(RECORDS FOR THIS EXERCISE Opens)

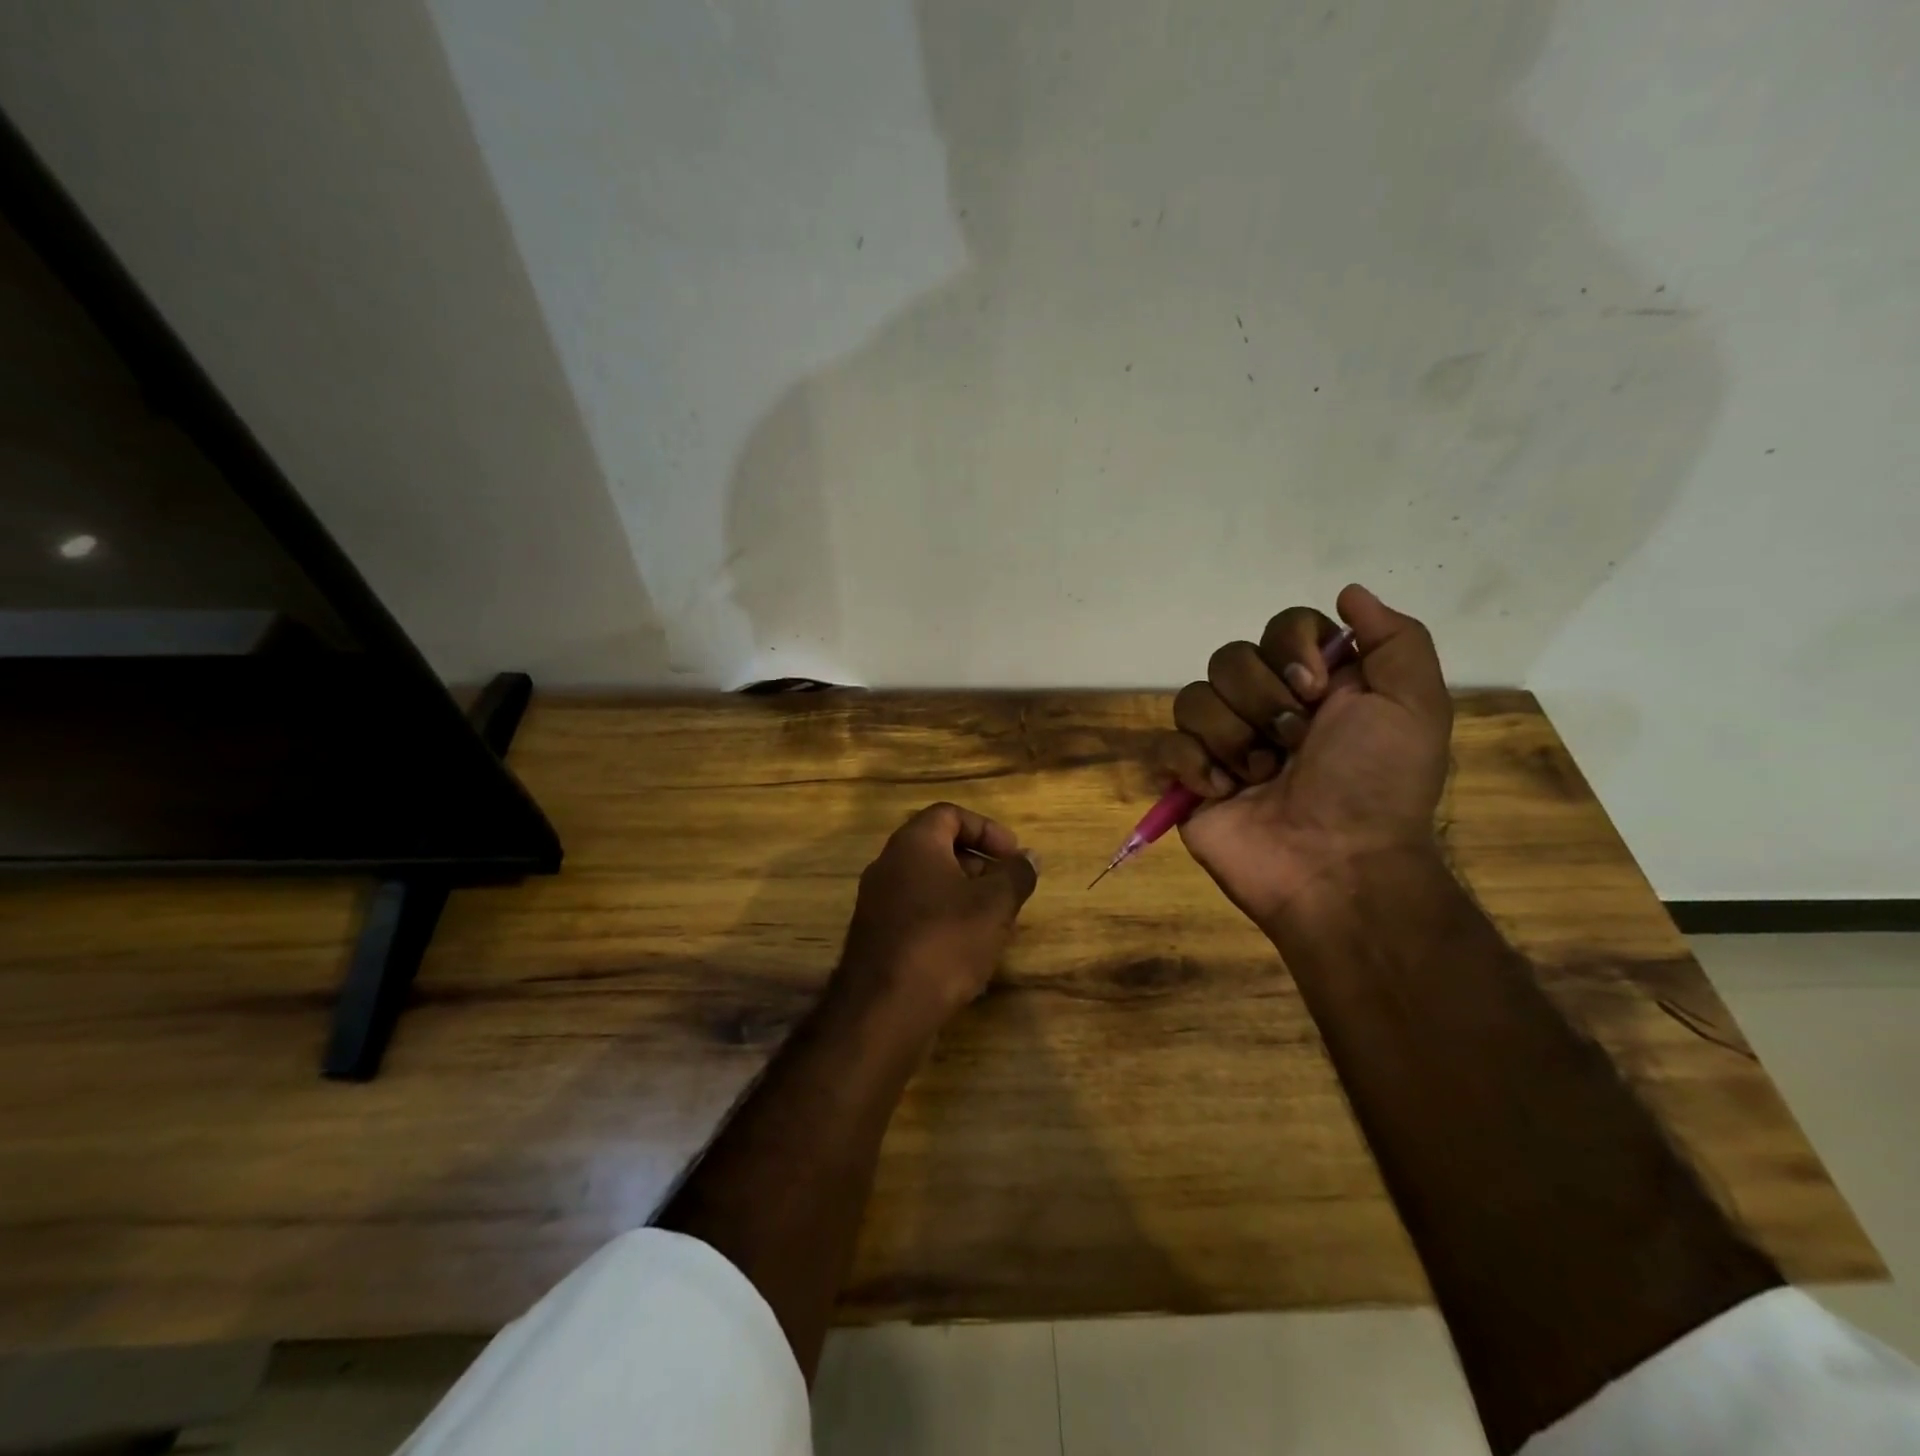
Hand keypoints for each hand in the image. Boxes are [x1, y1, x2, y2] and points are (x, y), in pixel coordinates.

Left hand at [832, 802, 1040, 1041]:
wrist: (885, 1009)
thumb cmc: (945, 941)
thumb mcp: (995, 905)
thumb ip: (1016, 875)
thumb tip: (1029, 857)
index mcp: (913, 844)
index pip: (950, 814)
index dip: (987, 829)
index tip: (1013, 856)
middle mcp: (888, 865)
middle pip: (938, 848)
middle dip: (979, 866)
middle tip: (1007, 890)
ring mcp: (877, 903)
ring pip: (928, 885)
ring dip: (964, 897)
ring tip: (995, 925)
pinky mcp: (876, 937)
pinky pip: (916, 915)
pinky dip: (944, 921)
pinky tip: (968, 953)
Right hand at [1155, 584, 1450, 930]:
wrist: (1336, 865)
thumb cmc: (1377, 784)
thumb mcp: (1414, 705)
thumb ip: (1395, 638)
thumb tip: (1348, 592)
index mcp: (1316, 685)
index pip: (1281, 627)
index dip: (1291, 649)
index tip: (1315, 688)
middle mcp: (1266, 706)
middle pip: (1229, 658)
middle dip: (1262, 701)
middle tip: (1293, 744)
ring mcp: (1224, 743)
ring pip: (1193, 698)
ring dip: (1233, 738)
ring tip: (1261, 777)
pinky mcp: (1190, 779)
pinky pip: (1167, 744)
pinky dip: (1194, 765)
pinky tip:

(RECORDS FOR THIS EXERCISE Closes)

Could you output every record above exactly as it appears, without the pictures?

■ EXERCISE RESULT
Hand keypoints for each hand in the image. Boxes are [x1, y1, x2, y2] and points are (x, y), in pixel coordinates.

Left hand at [832, 802, 1040, 1041]:
wrist: (885, 1009)
thumb cmc: (945, 941)
thumb mcp: (995, 905)
thumb ip: (1016, 875)
thumb tip: (1029, 857)
index mcp: (913, 844)
index pip: (950, 814)
index dip: (987, 829)
index tip: (1013, 856)
middle mcp: (888, 865)
middle pip: (938, 848)
middle dip: (979, 866)
middle tip: (1007, 890)
ring mcp: (877, 903)
ring pip: (928, 885)
ring dip: (964, 897)
ring tip: (995, 925)
pinky mcp: (876, 937)
pinky pip: (916, 915)
pinky dip: (944, 921)
pinky tip: (968, 953)
Right hand at [1155, 584, 1450, 930]:
wrist: (1336, 865)
thumb cmc: (1377, 784)
thumb mcp: (1414, 705)
thumb ip: (1395, 638)
thumb tip: (1348, 592)
index mcp: (1316, 685)
index pip: (1281, 627)
index dip: (1291, 649)
index tip: (1315, 688)
middle mcp: (1266, 706)
middle pip: (1229, 658)
middle dip: (1262, 701)
middle tip: (1293, 744)
ring mcp: (1224, 743)
ring pip: (1193, 698)
ring dip: (1233, 738)
ring tip: (1261, 777)
pinky mcp: (1190, 779)
pinky pip: (1167, 744)
pinky dip: (1194, 765)
pinky tip:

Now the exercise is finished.